Well, theoretically, yes. I think one of the advantages that the production builders, the big builders have a lot of advantages. But one of their, I think, key advantages going into '24 is their land position. I think you saw what happened in '23 is a lot of the regional local guys used up a lot of their land position and now are in a spot where they maybe don't have -- even though the demand might be there, they might not have the land to build. Now, I need to be -- to clarify something. I don't want to be super negative on the regional and local guys because we -- they are the largest part of our business. They're still very constructive and positive. And we're very pleasantly surprised that they're as constructive and positive as they are just given the environment.But if the Fed, as I think most people are expecting, does decide to lower rates in the back half of the year, I do think it continues to be good for housing. I don't think they're going to lower rates enough that it really unlocks the 3% mortgages that so many people with existing homes have that it's going to present a competitive alternative, if you will, to new home construction. And quite frankly, even if it does, the demand for housing is solid. And I think there's plenty of room for both the existing home market and the new home market given the availability or the demand for housing.

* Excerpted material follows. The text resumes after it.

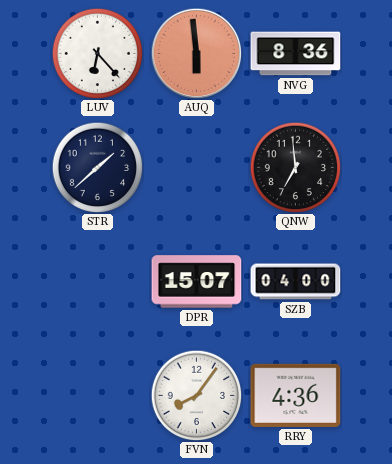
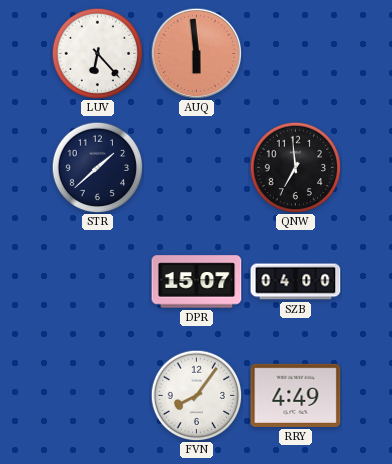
NVG: 8:36 -> none
RRY: 4:36 -> 4:49
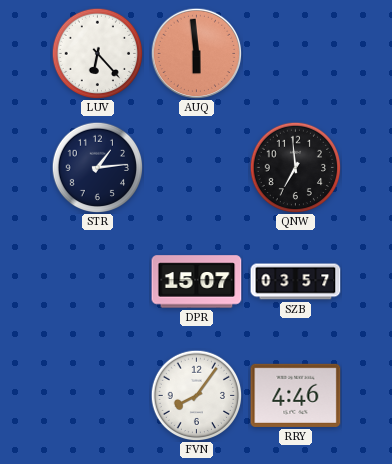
STR: 1:38 -> 1:14
SZB: 04:00 -> 03:57
RRY: 4:49 -> 4:46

Quite frankly, it's a healthier environment when for housing affordability when you have a more historical mix of existing homes and new homes. Right now, as we mentioned in our prepared remarks, I mean, the new home sales as a percentage of overall home sales is at a very high level because of the things that we all know about on this call.

Operator

Thank you. Ladies and gentlemen, that concludes our question-and-answer session. I'll turn the floor back to Mr. Edwards for final comments.

J
Jeffrey Edwards
executive

Thank you for your questions and I look forward to our next quarterly call. Thanks.

Operator

Thank you. This concludes today's conference call. You may disconnect your lines at this time. Thank you for your participation.